Some definitely do, but it depends greatly on the university and even on the department. In most research universities the traditional academic faculty are paid a nine month salary to teach X classes, where X might vary from 1 to 5 or 6 or maybe even more depending on the place. Often, faculty have the option to "buy out" of teaching some or all of these courses by covering their salary using research grants. This very often ends up with faculty (at least in science and engineering) covering most of their salary out of grants just to get down to only having to teach one course at a time.

Then of course you also have the soft-money folks who have to cover 100% of their salary from grants, and people who are somewhere in between.

Beyond who is technically paying for a researcher's salary, the reality is that any researchers with decent-sized programs are effectively paying for themselves anyway because universities usually charge 50-60% in overhead. So, for example, the university's take on a $1,000,000 grant is usually far in excess of $500,000. There are a lot more professors who get $1,000,000 grants than there are professors who make $500,000 salaries.

News Flash: People who have secure jobs and cannot be fired don't work as hard as people fighting for a paycheck.

i see an N for students ~15,000
how many professors are examined ?
i dont see it.

It is unclear to me how one can measure the response variable, learning. Course evaluations and grades are pretty poorly correlated at best.

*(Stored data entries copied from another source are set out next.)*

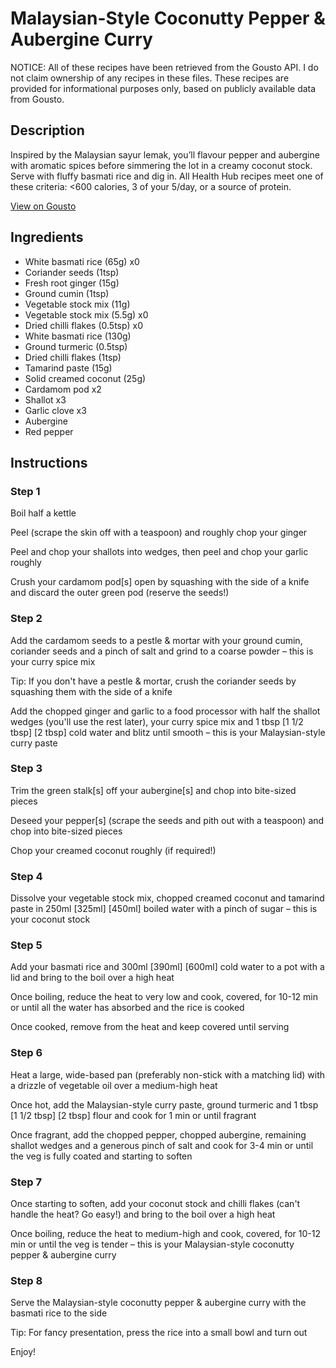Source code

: # Malaysian-Style Coconutty Pepper & Aubergine Curry

NOTICE: All of these recipes have been retrieved from the Gousto API. I do not claim ownership of any recipes in these files. These recipes are provided for informational purposes only, based on publicly available data from Gousto.

## Description

Inspired by the Malaysian sayur lemak, you’ll flavour pepper and aubergine with aromatic spices before simmering the lot in a creamy coconut stock. Serve with fluffy basmati rice and dig in. All Health Hub recipes meet one of these criteria: <600 calories, 3 of your 5/day, or a source of protein.

[View on Gousto](https://www.gousto.co.uk/recipes/cookbook/malaysian-style-coconutty-red-pepper-aubergine-curry)

## Ingredients

- White basmati rice (65g) x0
- Coriander seeds (1tsp)
- Fresh root ginger (15g)
- Ground cumin (1tsp)
- Vegetable stock mix (11g)
- Vegetable stock mix (5.5g) x0
- Dried chilli flakes (0.5tsp) x0
- White basmati rice (130g)
- Ground turmeric (0.5tsp)
- Dried chilli flakes (1tsp)
- Tamarind paste (15g)
- Solid creamed coconut (25g)
- Cardamom pod x2
- Shallot x3
- Garlic clove x3
- Aubergine
- Red pepper

## Instructions


### Step 1

Boil half a kettle

Peel (scrape the skin off with a teaspoon) and roughly chop your ginger

Peel and chop your shallots into wedges, then peel and chop your garlic roughly

Crush your cardamom pod[s] open by squashing with the side of a knife and discard the outer green pod (reserve the seeds!)


### Step 2

Add the cardamom seeds to a pestle & mortar with your ground cumin, coriander seeds and a pinch of salt and grind to a coarse powder – this is your curry spice mix

Tip: If you don't have a pestle & mortar, crush the coriander seeds by squashing them with the side of a knife

Add the chopped ginger and garlic to a food processor with half the shallot wedges (you'll use the rest later), your curry spice mix and 1 tbsp <span class="text-purple">[1 1/2 tbsp] </span><span class="text-danger">[2 tbsp]</span> cold water and blitz until smooth – this is your Malaysian-style curry paste


### Step 3

Trim the green stalk[s] off your aubergine[s] and chop into bite-sized pieces

Deseed your pepper[s] (scrape the seeds and pith out with a teaspoon) and chop into bite-sized pieces

Chop your creamed coconut roughly (if required!)


### Step 4

Dissolve your vegetable stock mix, chopped creamed coconut and tamarind paste in 250ml <span class="text-purple">[325ml]</span><span class="text-danger"> [450ml]</span> boiled water with a pinch of sugar – this is your coconut stock


### Step 5

Add your basmati rice and 300ml <span class="text-purple">[390ml] </span><span class="text-danger">[600ml]</span> cold water to a pot with a lid and bring to the boil over a high heat

Once boiling, reduce the heat to very low and cook, covered, for 10-12 min or until all the water has absorbed and the rice is cooked

Once cooked, remove from the heat and keep covered until serving


### Step 6

Heat a large, wide-based pan (preferably non-stick with a matching lid) with a drizzle of vegetable oil over a medium-high heat

Once hot, add the Malaysian-style curry paste, ground turmeric and 1 tbsp <span class="text-purple">[1 1/2 tbsp]</span> <span class="text-danger">[2 tbsp]</span> flour and cook for 1 min or until fragrant

Once fragrant, add the chopped pepper, chopped aubergine, remaining shallot wedges and a generous pinch of salt and cook for 3-4 min or until the veg is fully coated and starting to soften


### Step 7

Once starting to soften, add your coconut stock and chilli flakes (can't handle the heat? Go easy!) and bring to the boil over a high heat

Once boiling, reduce the heat to medium-high and cook, covered, for 10-12 min or until the veg is tender – this is your Malaysian-style coconutty pepper & aubergine curry

### Step 8

Serve the Malaysian-style coconutty pepper & aubergine curry with the basmati rice to the side

Tip: For fancy presentation, press the rice into a small bowl and turn out

Enjoy!

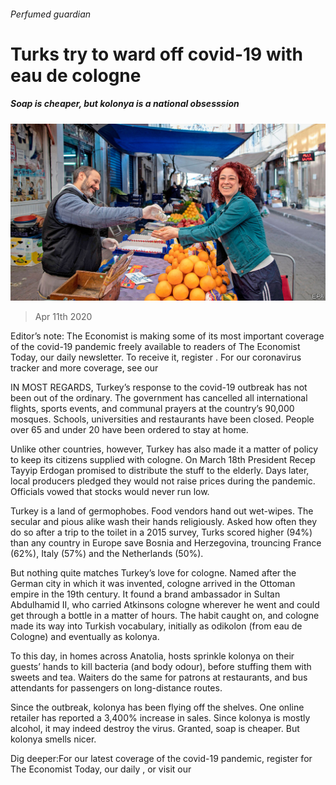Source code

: ###### Perfumed guardian

# Turks try to ward off covid-19 with eau de cologne 

##### Soap is cheaper, but kolonya is a national obsesssion 

![image](images/20200411_EUP001_0.jpg) 

> Apr 11th 2020 

Editor’s note: The Economist is making some of its most important coverage of the covid-19 pandemic freely available to readers of The Economist Today, our daily newsletter. To receive it, register . For our coronavirus tracker and more coverage, see our 

IN MOST REGARDS, Turkey’s response to the covid-19 outbreak has not been out of the ordinary. The government has cancelled all international flights, sports events, and communal prayers at the country’s 90,000 mosques. Schools, universities and restaurants have been closed. People over 65 and under 20 have been ordered to stay at home.

Unlike other countries, however, Turkey has also made it a matter of policy to keep its citizens supplied with cologne. On March 18th President Recep Tayyip Erdogan promised to distribute the stuff to the elderly. Days later, local producers pledged they would not raise prices during the pandemic. Officials vowed that stocks would never run low.


Turkey is a land of germophobes. Food vendors hand out wet-wipes. The secular and pious alike wash their hands religiously. Asked how often they do so after a trip to the toilet in a 2015 survey, Turks scored higher (94%) than any country in Europe save Bosnia and Herzegovina, trouncing France (62%), Italy (57%) and the Netherlands (50%).

But nothing quite matches Turkey’s love for cologne. Named after the German city in which it was invented, cologne arrived in the Ottoman empire in the 19th century. It found a brand ambassador in Sultan Abdulhamid II, who carried Atkinsons cologne wherever he went and could get through a bottle in a matter of hours. The habit caught on, and cologne made its way into Turkish vocabulary, initially as odikolon (from eau de Cologne) and eventually as kolonya.

To this day, in homes across Anatolia, hosts sprinkle kolonya on their guests’ hands to kill bacteria (and body odour), before stuffing them with sweets and tea. Waiters do the same for patrons at restaurants, and bus attendants for passengers on long-distance routes.

Since the outbreak, kolonya has been flying off the shelves. One online retailer has reported a 3,400% increase in sales. Since kolonya is mostly alcohol, it may indeed destroy the virus. Granted, soap is cheaper. But kolonya smells nicer.

Dig deeper:For our latest coverage of the covid-19 pandemic, register for The Economist Today, our daily , or visit our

Agreed. Especially given non-tenure track instructors potentially have greater incentives to mark their students leniently to keep them happy and get positive student evaluations.

So, looks like at premier research unis temp outsiders should be hired to teach principles courses, with deadwood senior profs teaching the upper level undergrad courses, and the new hotshots doing the grad courses. I think we already knew this, although there are the occasional exceptions such as Ken Elzinga at UVa, the really great senior tenured profs who are really great teachers, although I think it has been awhile since Ken has hit a top 5 journal with a pub.

go all the way, especially for state schools: first 2 years MOOC, live at home or find an apartment with friends. that gets you an associates. 2 more years on campus for a bachelors, then serious work with serious researchers at the grad level, if that's what you're into.

There are a lot of inferences to be made from the findings, but it's a bit revealing how Cowen's first instinct was towards foreigners.

So, you copy and pasted the abstract from an article you haven't even read, and this is a valid indictment of the tenure system for educators?

Then you use this post as an opportunity to launch a xenophobic attack on non-native speakers of English without any cause whatsoever. Your parents must be so proud.

His wife is Russian.

Economists try to think rationally and it is possible that the average American-born student is not 100% tolerant of foreign-born accents. This is not xenophobia.

I've never heard of a university sending its new academic staff to elocution lessons, yet it's obviously what many of them need.